Posted by jonathanfryer on Thursday, 11th February, 2021

The year is 1870; the Civil War is over, but its scars remain. Some of the white settlers in Texas are still bitter about the abolition of slavery and consider Native Americans to be vermin. Across that uncompromising territory Captain Jefferson Kyle Kidd (Tom Hanks) — who has lost his business to conflict and his wife to cholera — travels, providing light entertainment by myopically reading extracts from newspapers gathered along the way to scattered communities whose residents pay him a dime a time. But then he comes across a young, blonde German girl, Johanna (Helena Zengel), who had been kidnapped by “Indians” when an infant and speaks only Kiowa. He takes it upon himself to return her home –though her parents are also dead — encountering more unsavoury characters along the way. All too easily this film by Paul Greengrass (based on the novel by Paulette Jiles) could have been sentimental or, worse still, it could have fallen into the pattern of so many past Western movies.
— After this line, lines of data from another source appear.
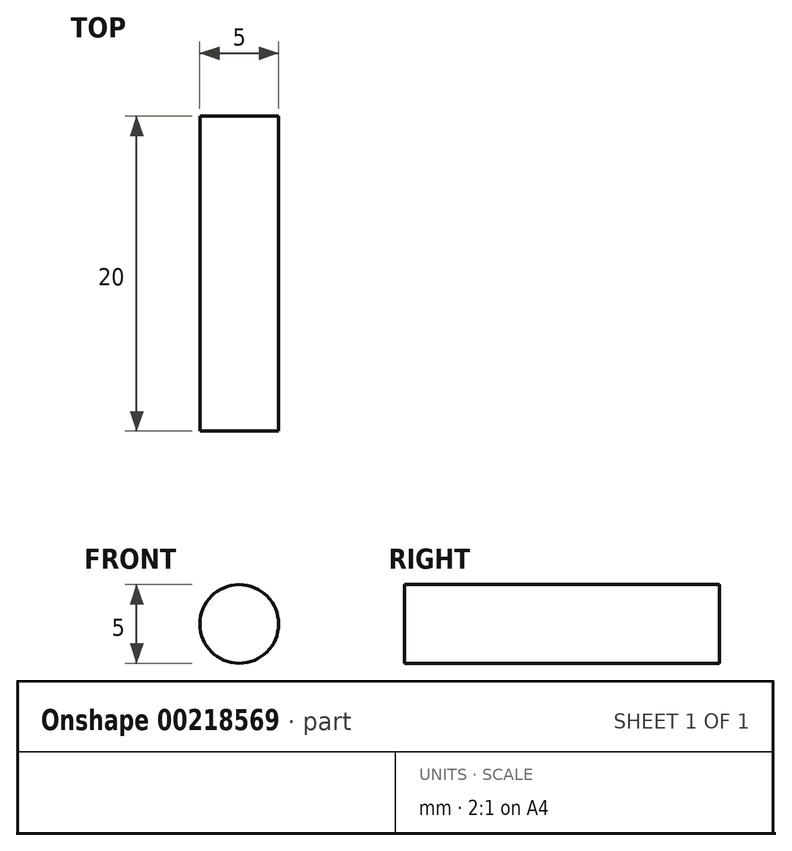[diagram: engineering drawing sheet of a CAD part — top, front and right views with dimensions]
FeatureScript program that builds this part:
annotation { "Feature Type Name" : "Feature", "Feature Type Description" : "" }
export const myFeature = defineFeature(function(context is Context, id is Id, definition is map)
    precondition{}
    {
        {
            var Q0;
            Q0=qCreatedBy(makeId("Front.planeOp"),FACE);
            var sketch = newSketch(context, id + "F0", { "sketchPlane" : qUnion([Q0])});
            skCircle(sketch, "E0", {"center": v(-21.55, 24.77) * mm, "radius": 2.5 * mm});
            skSolve(sketch);
        }
        {
            var Q0;
            Q0=makeQuery(id+"F0.imprint","IMPRINT",FACE,{"disambiguationData":[TD([[makeQuery(id+"F0.imprint","IMPRINT",EDGE,{"derivedFrom":sQuery(id+"F0.wireOp",EDGE,"E0")}),1.0]])]});
            extrude(context, id + "F1", {"entities" : qUnion([Q0]), "depth" : 20 * mm});
        }
    });
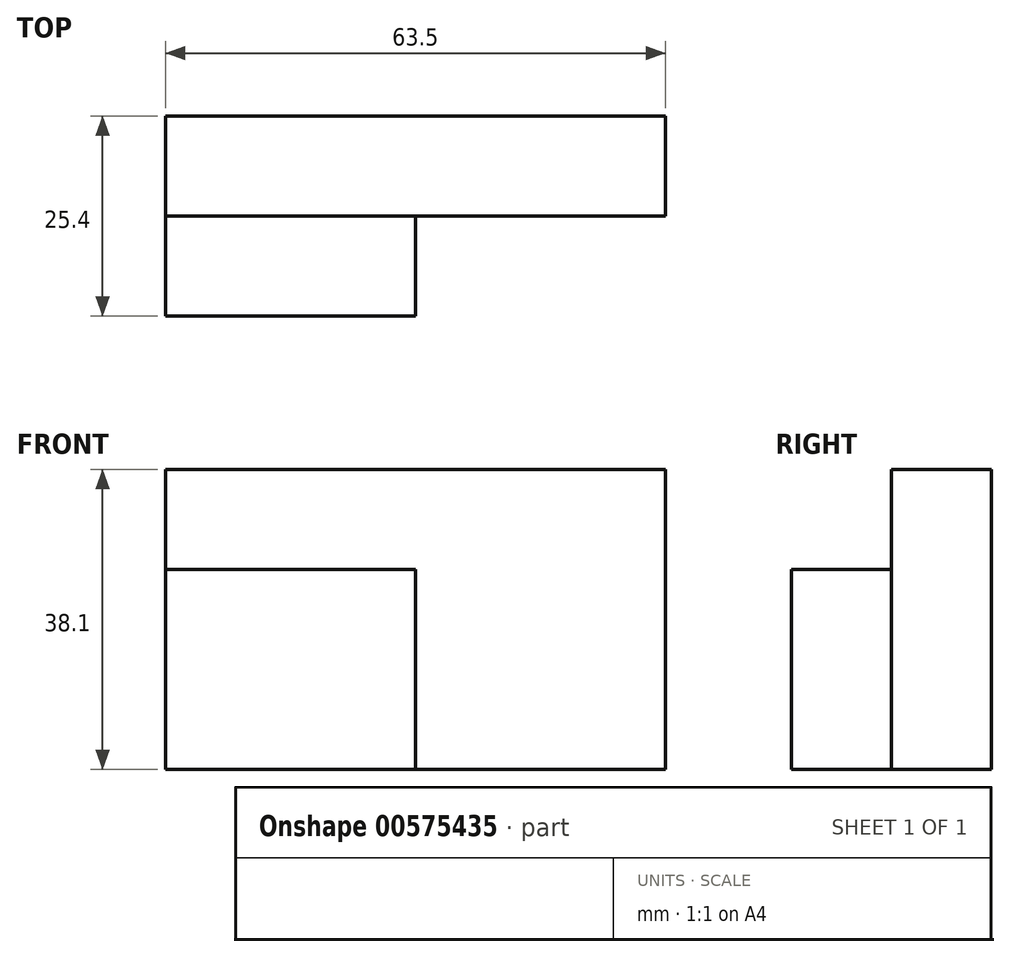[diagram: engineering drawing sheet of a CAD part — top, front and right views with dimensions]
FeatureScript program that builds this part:
annotation { "Feature Type Name" : "Feature", "Feature Type Description" : "" }
export const myFeature = defineFeature(function(context is Context, id is Id, definition is map)
    precondition{}
    {
        {
            var Q0;
            Q0=qCreatedBy(makeId("Top.planeOp"),FACE);
            var sketch = newSketch(context, id + "F0", { "sketchPlane" : qUnion([Q0])});
            skLineSegment(sketch, "E0.bottom", {"start": v(0, 0) * mm, "end": v(63.5, 0) * mm});
            skLineSegment(sketch, "E0.top", {"start": v(0, -12.7) * mm, "end": v(31.75, -12.7) * mm});
            skLineSegment(sketch, "E0.left", {"start": v(0, 0) * mm, "end": v(0, -12.7) * mm});
            skLineSegment(sketch, "E0.right", {"start": v(63.5, 0) * mm, "end": v(63.5, -12.7) * mm});
            skLineSegment(sketch, "E1.bottom", {"start": v(0, -12.7) * mm, "end": v(0, -12.7) * mm});
            skLineSegment(sketch, "E1.top", {"start": v(0, -25.4) * mm, "end": v(31.75, -25.4) * mm});
            skLineSegment(sketch, "E1.left", {"start": v(0, -12.7) * mm, "end": v(0, -25.4) * mm});
            skLineSegment(sketch, "E1.right", {"start": v(31.75, -12.7) * mm, "end": v(31.75, -25.4) * mm});
            skLineSegment(sketch, "E2", {"start": v(31.75, -12.7) * mm, "end": v(63.5, -12.7) * mm});
            skSolve(sketch);
        }
        {
            var Q0;
            Q0=makeQuery(id+"F0.imprint","IMPRINT",FACE,{"disambiguationData":[TD([[makeQuery(id+"F0.imprint","IMPRINT",EDGE,{"derivedFrom":sQuery(id+"F0.wireOp",EDGE,"E0.bottom")}),-1.0]])]});
            extrude(context, id + "F1", {"entities" : qUnion([Q0]), "depth" : 38.1 * mm, "offsetDistance" : 25.4 * mm});
        }
        {
            var Q0;
            Q0 = qSketchRegion(id + "F0", true);
            extrude(context, id + "F2", {"entities" : qUnion([Q0]), "operationType" : NewBodyOperationType.ADD, "depth" : 25.4 * mm, "offsetDistance" : 25.4 * mm});
        }
    });
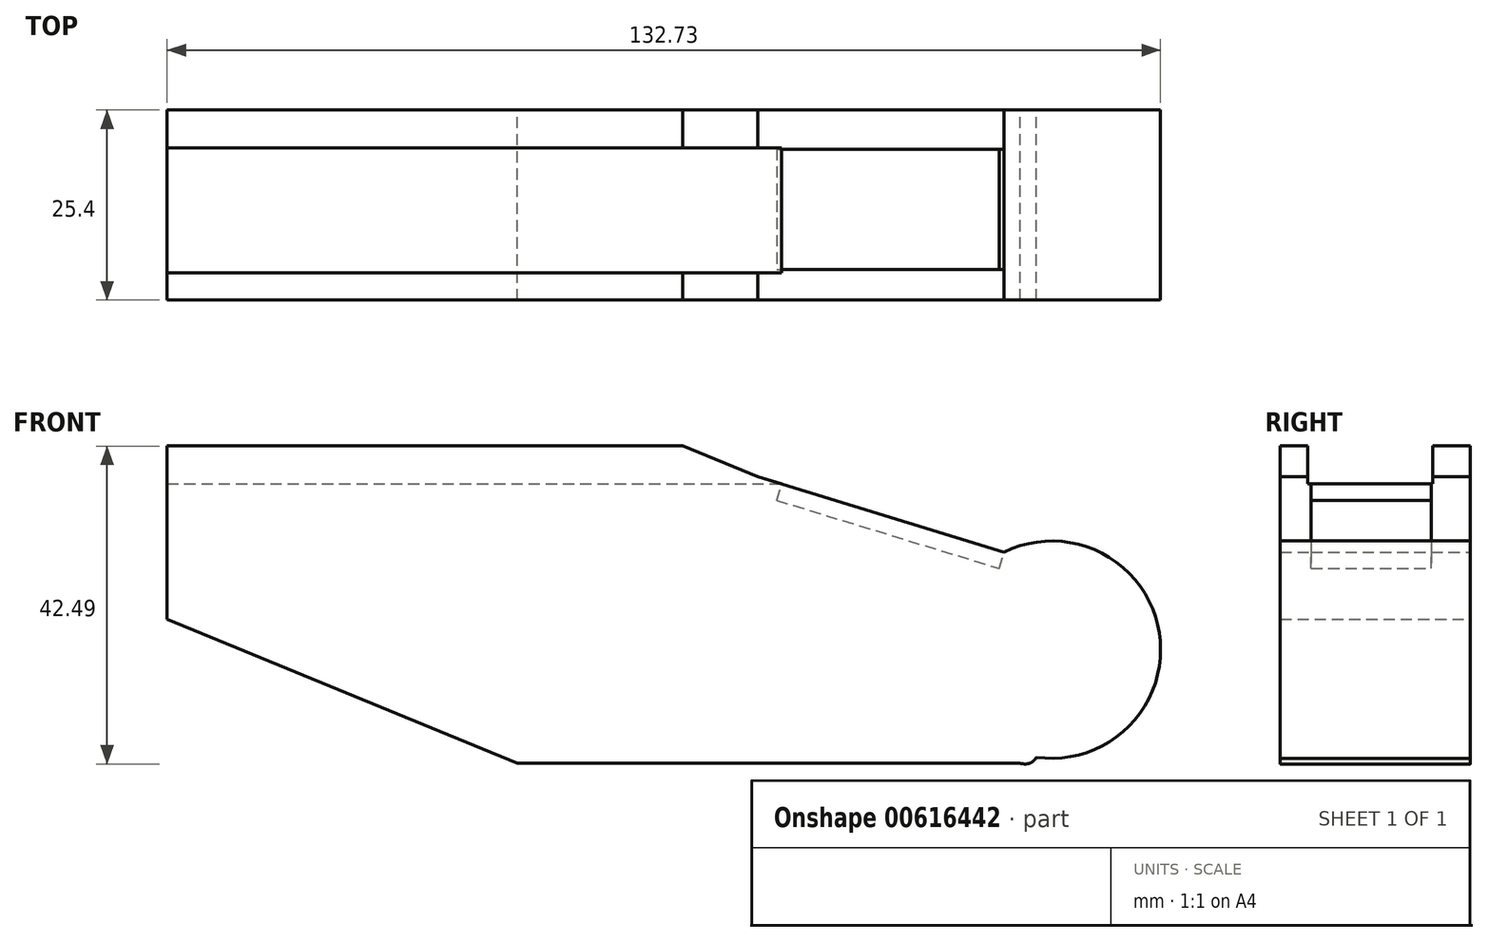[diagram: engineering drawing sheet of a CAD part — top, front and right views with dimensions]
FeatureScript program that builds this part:
annotation { "Feature Type Name" : "Feature", "Feature Type Description" : "" }
export const myFeature = defineFeature(function(context is Context, id is Id, definition is map)
    precondition{}
    {
        {
            var Q0;
            Q0=qCreatedBy(makeId("Front.planeOp"),FACE);
            var sketch = newSketch(context, id + "F0", { "sketchPlane" : qUnion([Q0])});
            skLineSegment(sketch, "E0.bottom", {"start": v(-51.74, 27.22) * mm, "end": v(17.14, 27.22) * mm});
            skLineSegment(sketch, "E0.left", {"start": v(-51.74, 27.22) * mm, "end": v(-51.74, 4.06) * mm});
            skLineSegment(sketch, "E1", {"start": v(58.35, -15.19) * mm, "end": v(-4.97, -15.19) * mm});
            skLineSegment(sketch, "E2", {"start": v(17.14, 27.22) * mm, "end": v(27.17, 23.12) * mm});
            skPoint(sketch, "E3.orphan", {"position": v(63.46, -15.19) * mm});
            skLineSegment(sketch, "E4", {"start": v(63.46, -15.19) * mm, "end": v(58.35, -15.19) * mm});
            skArc(sketch, "E5", {"start": v(64.4, -14.38) * mm, "mid": v(80.82, 2.25) * mm, "end": v(60.1, 13.05) * mm});
            skLineSegment(sketch, "E6", {"start": v(27.17, 23.12) * mm, "end": v(60.1, 13.05) * mm});
            skFitSpline(sketch, "E7", {"points": [v(60.1, 13.05) * mm, v(63.46, -15.19) * mm, v(53.66, -6.84) * mm, v(54.14, 7.67) * mm], "startDerivative": vector(29.74, -99.06) * mm, "endDerivative": vector(20.24, 56.06) * mm});
            skLineSegment(sketch, "E8", {"start": v(-51.74, 4.06) * mm, "end": v(-4.97, -15.19) * mm});
            skSolve(sketch);
        }
        {
            var Q0;
            Q0 = qSketchRegion(id + "F0", true);
            extrude(context, id + "F1", {"entities" : qUnion([Q0]), "depth" : 25.4 * mm, "offsetDistance" : 25.4 * mm});
        }
        {
            var Q0;
            Q0=makeQuery(id+"F1.opExtrude","SWEPT_FACE",FACE,{"disambiguationData":[OSD([sQuery(id+"F0.wireOp",EDGE,"E0.bottom")])]});
            var sketch = newSketch(context, id + "F2", { "sketchPlane" : qUnion([Q0])});
            skLineSegment(sketch, "E9.bottom", {"start": v(-59.24, -5.03) * mm, "end": v(83.29, -5.03) * mm});
            skLineSegment(sketch, "E9.top", {"start": v(-59.24, -21.76) * mm, "end": v(83.29, -21.76) * mm});
            skLineSegment(sketch, "E9.left", {"start": v(-59.24, -5.03) * mm, "end": v(-59.24, -21.76) * mm});
            skLineSegment(sketch, "E9.right", {"start": v(83.29, -5.03) * mm, "end": v(83.29, -21.76) * mm});
            skSolve(sketch);
        }
        {
            var Q0;
            Q0 = qSketchRegion(id + "F2", true);
            extrude(context, id + "F3", {"entities" : qUnion([Q0]), "operationType" : NewBodyOperationType.REMOVE, "oppositeDirection" : true, "depth" : 5.08 * mm, "offsetDistance" : 25.4 * mm});
        }
        {
            var Q0;
            Q0=makeQuery(id+"F1.opExtrude","SWEPT_FACE",FACE,{"disambiguationData":[OSD([sQuery(id+"F0.wireOp",EDGE,"E6")])]});
            var sketch = newSketch(context, id + "F4", { "sketchPlane" : qUnion([Q0])});
            skLineSegment(sketch, "E10.bottom", {"start": v(22.57, -21.29) * mm, "end": v(53.66, -21.29) * mm});
            skLineSegment(sketch, "E10.top", {"start": v(22.57, -5.22) * mm, "end": v(53.66, -5.22) * mm});
            skLineSegment(sketch, "E10.left", {"start": v(22.57, -21.29) * mm, "end": v(22.57, -5.22) * mm});
            skLineSegment(sketch, "E10.right", {"start": v(53.66, -21.29) * mm, "end": v(53.66, -5.22) * mm});
            skSolve(sketch);
        }
        {
            var Q0;
            Q0 = qSketchRegion(id + "F4", true);
            extrude(context, id + "F5", {"entities" : qUnion([Q0]), "operationType" : NewBodyOperationType.REMOVE, "oppositeDirection" : true, "depth" : 2.3 * mm, "offsetDistance" : 25.4 * mm});
        }
    });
But thanks to Tom Hanks’s sensitive and credible performance — he is on screen almost the entire two hours — one is caught up in the story. The magnificent landscape of rural Texas and New Mexico undoubtedly helps, as does the realistic portrayal of the flotsam and jetsam making a living there. It’s an extraordinary tale, beautifully told, in which the lead character learn as much about himself as does the audience.